Monday, June 28, 2010

Self-employment as economic shock absorber

This extends a comment I made here.


Almost one-fifth of the Australian workforce are in some form of self-employment. The table in the analysis linked to can be seen here. There are 975,000 other business operators plus 1,000,000 independent contractors (previously defined as 'own account workers' or 'owner-managers of unincorporated enterprises') for a total of 1,975,000 (18.5%) out of a workforce of 10.7m. Alternatively, that is about 28% of the private sector workforce.

Commenter Doc Merlin provided the US figures:
As of the last census, we had ~10M completely self employed people. Also roughly 20M firms have no payroll (these people are partially self employed). We have total employment of ~140M people.
This is roughly 7% “complete self employment.” The number of people with partial self employment is probably much, much larger.
The reason why I was interested is that, in a developed economy, high levels of self-employment reduces the effect of economic shocks (since lots of people can take a temporary income hit without losing their jobs), reflects the rise of two-income households (since fluctuations in income can be covered more easily) and the regulatory burden placed on permanent, full-time employment (which imposes costs in wasted resources or blocked opportunities that can be captured by moving to other forms of employment). In Australia, we have a long history of REALLY regulating permanent full-time employment, with some of the highest (and specific) minimum wages in the developed world: though we regulate less than we used to.

More generally, levels of self-employment in an economy tends to be negatively correlated with per capita income (via), as Tino Sanandaji notes in his post:
You get lots of self-employment when transaction costs are too high and the institutional quality low
In Australia, the transaction costs imposed by regulation on ordinary employment is the issue, rather than low institutional quality.

By contrast, I am sceptical about how much wage flexibility in ordinary employment is achievable. There are real contractual and trust issues with cutting base wages to do the same work, as I posted about here. To put it another way: even in a completely unregulated labour market, I suspect there would still be a lot of nominal downward stickiness.

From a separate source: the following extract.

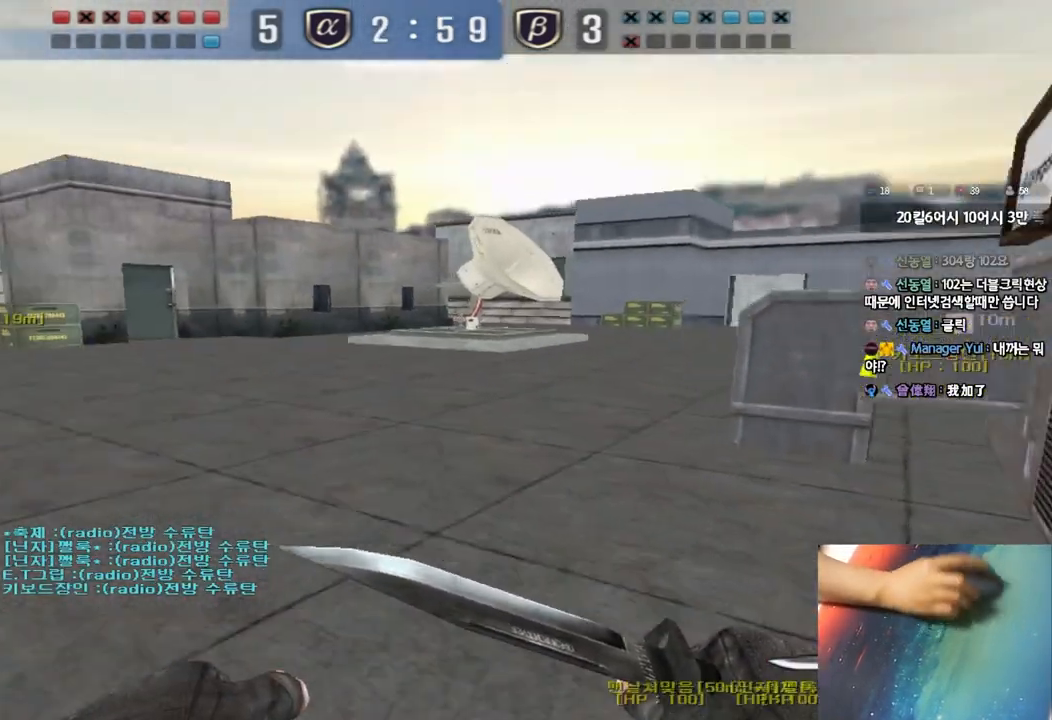
{"keys": ["a", "w"], "events": []}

Economist Scott Sumner agrees, responding to my original comment with:
I completely agree. I hope people didn’t infer that I thought wage stickiness was a “problem” that needed to be fixed. I think it is a characteristic of free markets, which must be taken into account when trying to set monetary policy. The ideal monetary policy is one that leads to a situation where most workers don’t need to cut their pay.
There are some government policies that make nominal wages a bit stickier (minimum wages, extended benefits) but I would change those policies for reasons that have nothing to do with business cycles.
Quite.

ADDENDA For a critical, cross-country analysis of self-employment, see here (pdf) (also via).